##### EXCERPT PROVIDED

Thursday 15 January 2009

A 21st Century Trojan Horse?

Could the Greek Economy end the great Euro siege?


Ambrose Evans-Prichard has a telling factual piece in today's Telegraph. Standard & Poor's list has downgraded the credit-worthiness of Greece (yup, that's the entire nation), because of its soaring public debt.

Greece in its turn is having to use the public finance equivalent of loan sharks to keep the lights on and (presumably) the Ouzo flowing. Its latest bond issues are 234 basis points higher than the equivalent German ones.

What does this mean? A 'basis point' is 1/100th of 1%. So, on new debt, Greece will eventually have to repay at an interest rate 2.34% higher than Germany. If Greece had its own currency still, that would mean its Drachma interest rate would be close to 2x that of Germany's (which, I understand, was paying 3.2% on 10-year bonds, earlier this week).

I'm not defending the British 'government' approach to this (see below), but one small saving grace is that, if we had to do the same in our own currency, inflation could operate to reduce the ten-year redemption cost to manageable proportions.

But Greece is in the Eurozone and thus it doesn't have this option. If its debt is bought by other Euro countries it is stuffed. It's true that inflation will reduce the impact overall, but the piper will still have to be paid.

You can, to an extent, understand German frustrations: their innate prudence means their public debt is negligible in comparison, and it's hard to see why, morally, they should put up with high inflation and interest rates just to pay off Greek profligacy. You'd forgive them, therefore, if they started lighting fiscal fires beneath the underbelly of the Greek 'horse', with a view to forcing a confrontation.

On this occasion, nobody, least of all the Greeks, is managing to fool anybody.

It is very hard indeed to imagine the Euro zone surviving such stresses. Either it will break apart, with the worst affected economies (such as Greece) returning to de-facto local currencies, or some form of EU economic straitjacket will be centrally imposed (Amsterdam and subsequent treaties allow for this).

In the article cited above, Evans-Prichard comments that this is unlikely, given the recent Greek riots, but common sense has never prevented EU bureaucrats in the past, and, viewed from the gravy-marshalling-yards of Brussels, Greece is a far away country about which they evidently know little, and care even less.

Standard and Poors is reported as commenting that Greek debt will exceed 100% of GDP in two years' time. This isn't a magic number per se, it simply means that, to balance the books, the Greek population would have to work for an entire year to pay off their public debt alone. Their credit cards, mortgages, etc. are not included in the figure.

##########
##### DATA UNDER STUDY

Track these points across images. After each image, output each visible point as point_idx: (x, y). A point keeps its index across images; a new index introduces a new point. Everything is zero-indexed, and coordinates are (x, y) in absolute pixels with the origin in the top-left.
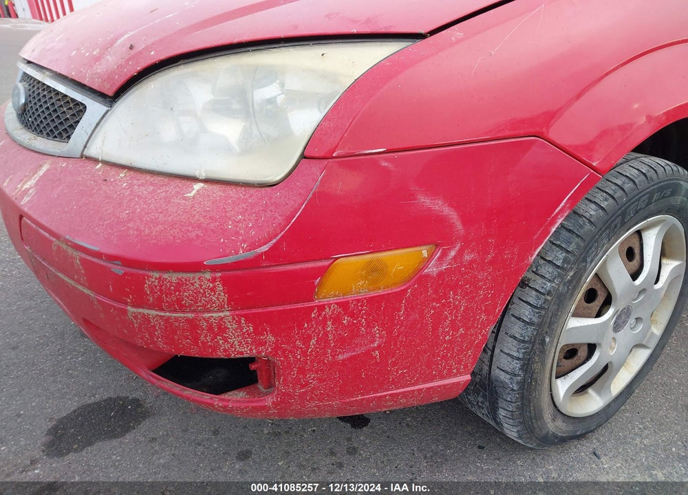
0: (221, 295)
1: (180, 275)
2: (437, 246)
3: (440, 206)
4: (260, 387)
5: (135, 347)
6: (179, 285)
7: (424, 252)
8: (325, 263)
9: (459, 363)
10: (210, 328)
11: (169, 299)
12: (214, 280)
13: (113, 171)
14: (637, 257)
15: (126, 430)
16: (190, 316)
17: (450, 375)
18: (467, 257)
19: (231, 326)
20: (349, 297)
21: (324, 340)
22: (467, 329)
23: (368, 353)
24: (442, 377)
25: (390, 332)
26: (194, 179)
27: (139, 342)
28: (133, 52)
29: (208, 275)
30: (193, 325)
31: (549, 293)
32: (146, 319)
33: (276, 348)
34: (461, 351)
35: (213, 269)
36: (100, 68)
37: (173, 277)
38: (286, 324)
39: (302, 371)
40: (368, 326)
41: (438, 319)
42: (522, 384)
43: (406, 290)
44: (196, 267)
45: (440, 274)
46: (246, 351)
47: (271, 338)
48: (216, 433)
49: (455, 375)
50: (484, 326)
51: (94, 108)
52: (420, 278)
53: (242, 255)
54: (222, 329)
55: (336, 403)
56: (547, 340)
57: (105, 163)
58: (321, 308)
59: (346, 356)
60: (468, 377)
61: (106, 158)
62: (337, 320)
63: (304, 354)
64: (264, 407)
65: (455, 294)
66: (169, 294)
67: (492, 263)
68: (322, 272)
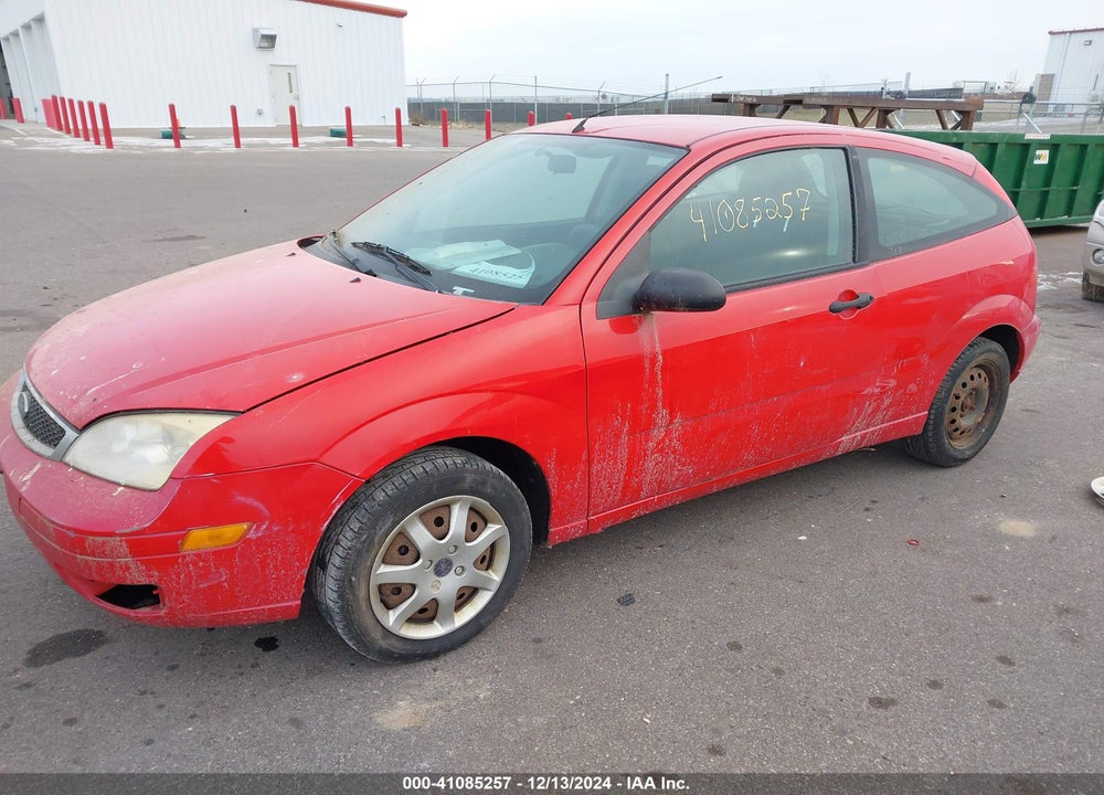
0: (125, 549)
1: (104, 538)
2: (254, 523)
3: (250, 501)
4: (161, 605)
5: (82, 579)
6: (104, 543)
7: (245, 526)
8: (183, 532)
9: (289, 592)
10: (121, 567)
11: (98, 551)
12: (121, 541)
13: (77, 474)
14: (445, 524)
15: (88, 651)
16: (110, 560)
17: (283, 600)
18: (275, 529)
19: (132, 566)
20: (201, 551)
21: (189, 575)
22: (287, 571)
23: (220, 584)
24: (278, 602)
25: (232, 573)
26: (119, 485)
27: (84, 575)
28: (95, 403)
29: (118, 539)
30: (111, 565)
31: (350, 549)
32: (87, 562)
33: (161, 580)
34: (286, 585)
35: (121, 535)
36: (75, 411)
37: (100, 539)
38: (164, 566)
39: (178, 594)
40: (217, 568)
41: (264, 565)
42: (341, 608)
43: (237, 548)
44: (111, 534)
45: (259, 538)
46: (144, 581)
47: (156, 573)
48: (156, 654)
49: (288, 601)
50: (299, 568)
51: (70, 434)
52: (244, 540)
53: (136, 528)
54: (128, 568)
55: (207, 615)
56: (353, 579)
57: (74, 468)
58: (184, 557)
59: (205, 585)
60: (299, 602)
61: (76, 466)
62: (195, 564)
63: (178, 583)
64: (160, 617)
65: (272, 549)
66: (98, 548)
67: (293, 531)
68: (183, 537)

##########

→ EXERCISE
Answer these questions from the post on Greek debt:
(a) By how many basis points were Greece's latest bond issues higher than the equivalent German ones?
(b) What rate was Germany paying on 10-year bonds earlier that week?
(c) According to Standard & Poor's, what level will Greek debt exceed in two years' time?

→ RESULT
(a) 234 basis points.
(b) 3.2%.
(c) 100% of GDP.